Mechanistic characterization of in vitro reconstituted bacterial cell division subcomplexes – MecaDiv

Bacterial cell division is a temporally and spatially regulated process coordinated by a multi-protein complex called the divisome. The assembly of the divisome is initiated and organized by a highly conserved bacterial protein, the bacterial tubulin homologue FtsZ, which polymerizes to form a dynamic ring structure (Z-ring) that marks the site of cell division. Following ring assembly, FtsZ recruits structural and accessory proteins in an ordered manner to form the functional cell division machinery and to build a new cell wall. The precise molecular mechanisms by which the assembly and regulation of the bacterial cell division machinery is achieved remains elusive, even in extensively studied model organisms such as Escherichia coli, Bacillus subtilis or Caulobacter crescentus. While genetic and biochemical techniques have identified many interactions amongst cell division proteins, the overall structure and dynamics of the divisome as a (large) multi-protein complex are still completely unknown. Furthermore, although the general scheme for divisome assembly and function seems to be widely conserved in bacteria, important species-specific differences exist – most likely to satisfy different cell morphologies, growth modes and cell wall composition. This is particularly true in Corynebacteriales, the suborder of Actinobacteria including important human pathogens such as Mycobacterium tuberculosis, Mycobacterium leprae and Corynebacterium diphtheriae. Corynebacteriales are Gram +ve diderm bacteria with a complex cell wall and a polar elongation mode. In this large phylum, many of the well characterized divisome regulators are missing from the genomes.

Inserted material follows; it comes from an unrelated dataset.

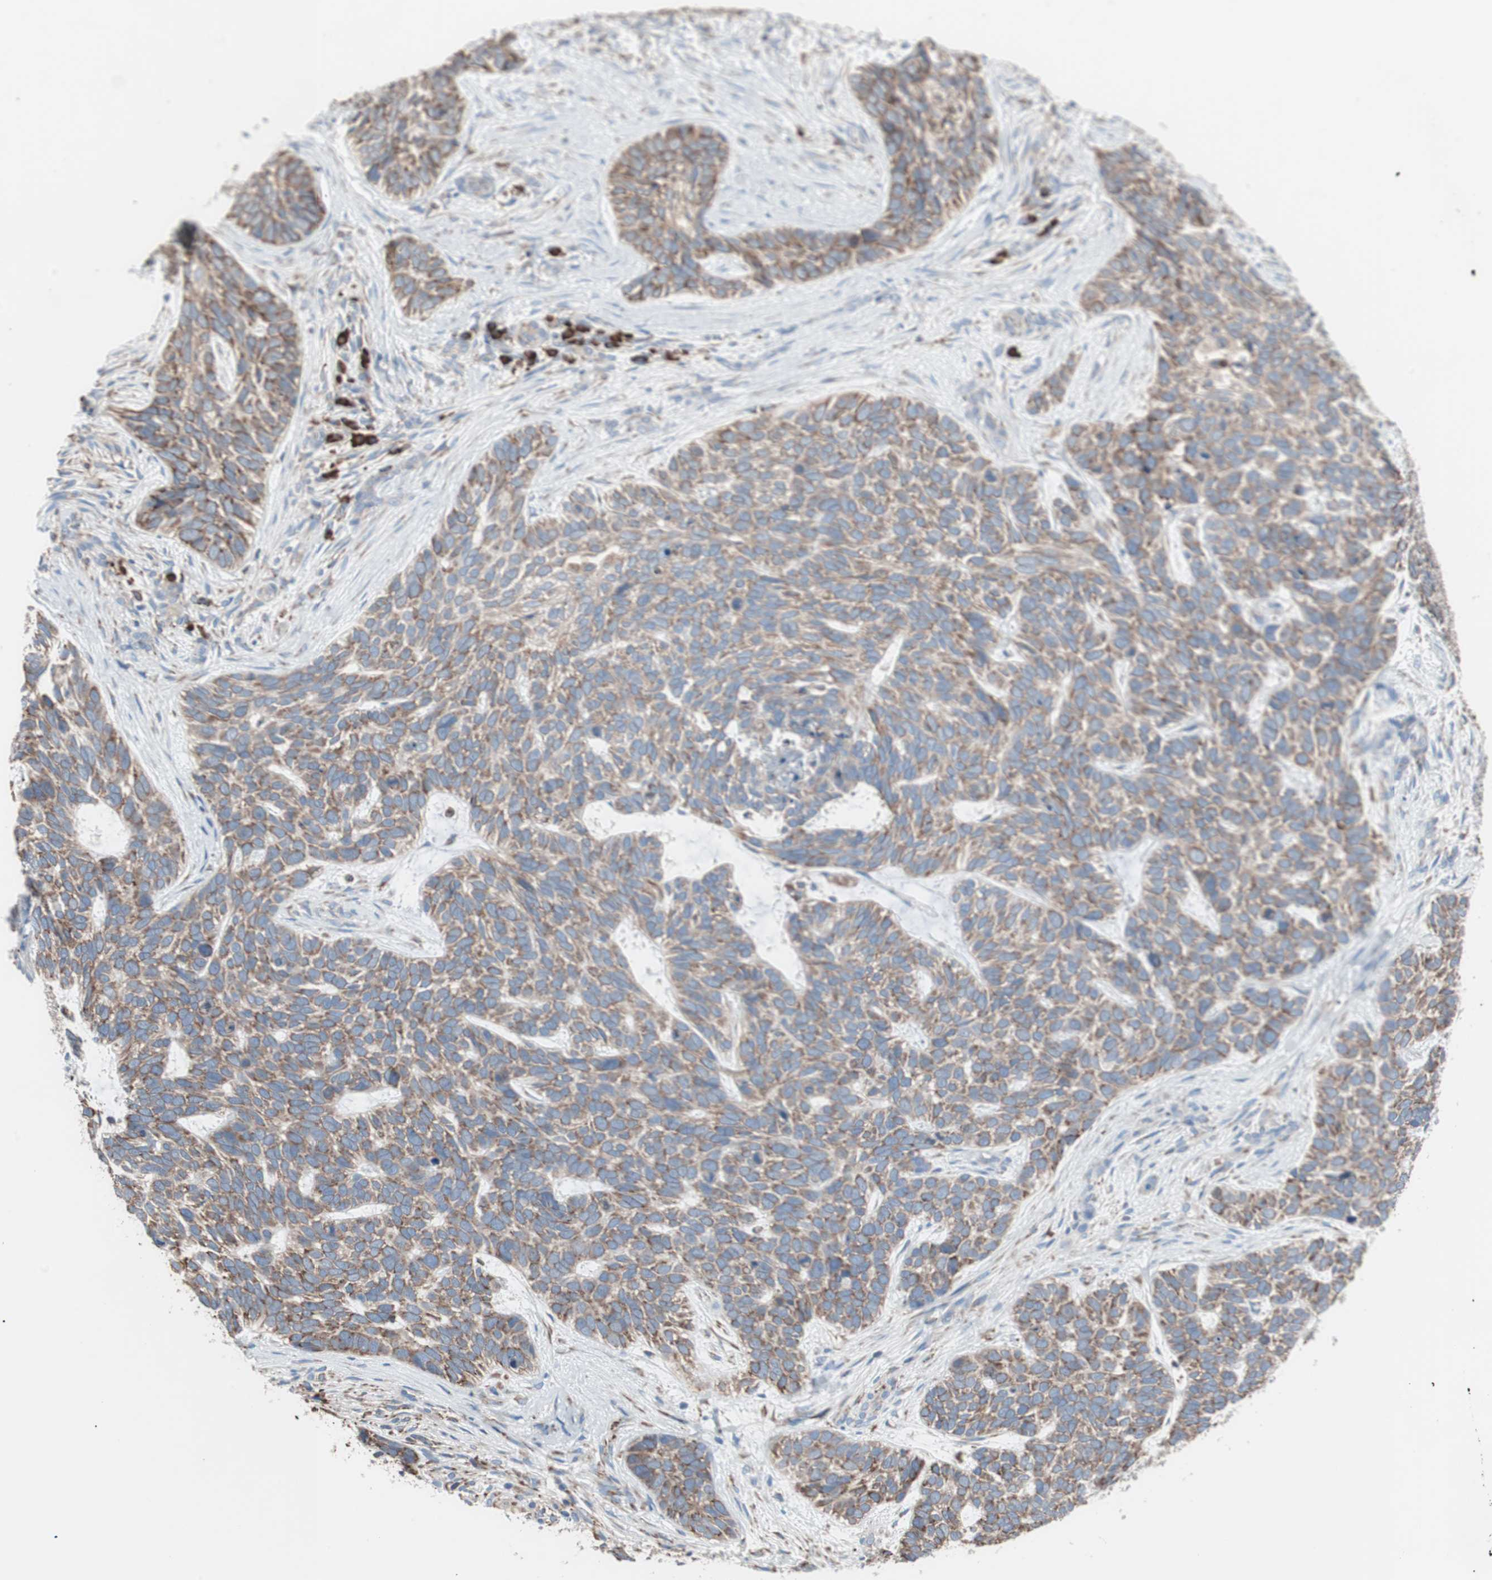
{"staining": {"intensity": "weak", "quantity": "25%-75%", "location": "cytoplasmic/membranous"}, "tissue": "skin cancer", "cell_type": "Tumor cells", "image_type": "cancer", "snomed": [{"axis": "morphology", "description": "Basal cell carcinoma"}, {"axis": "topography", "description": "Skin"}], "caption": "Protein expression analysis of human skin basal cell carcinoma reveals weak cytoplasmic/membranous staining in about 25%-75% of tumor cells.", "gene": "SLC27A4", "patient": {"sex": "male", "age": 87}}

This proposal aims to provide an in-depth understanding of the Corynebacteriales core divisome architecture and function, using Corynebacterium glutamicum as a model organism. The major objective is to understand how protein-protein interactions within the divisome link the intracellular status of the cell to the extracellular cell wall machinery, via transmembrane interactions during bacterial cell division. Such a goal raises two major challenges. First, several corynebacterial divisome components, which might be important to stabilize or render functional larger multi-protein complexes, are yet to be identified and functionally characterized. And second, not only in Corynebacteriales but also in well-studied bacteria such as E. coli or B. subtilis, we are still very far from a precise mechanistic understanding of divisome assembly and function, even though most core divisome members have been identified, general functions have been assigned and several individual X-ray structures (often truncated mutants lacking the transmembrane domains) are available. The main working hypothesis of this project is that we will require structural information of stable full-length multi-protein subcomplexes of the divisome to understand the detailed mechanisms by which the intricate network of protein-protein interactions is coupled to conformational changes and mechano-transductive transmembrane communication to regulate and activate the PG machinery at the division plane. We will use high-end MS interactomics methods to identify missing divisomal components, biophysical, biochemical and cell biological techniques to characterize them, and integrative structural biology approaches to determine high resolution structures of subcomplexes to understand their assembly mechanisms, enzymatic activities, and regulation. To overcome the challenges intrinsic to structure determination of potentially flexible transmembrane (multi-)protein complexes we will develop tools aiming at stabilizing favored conformations of these complexes in solution.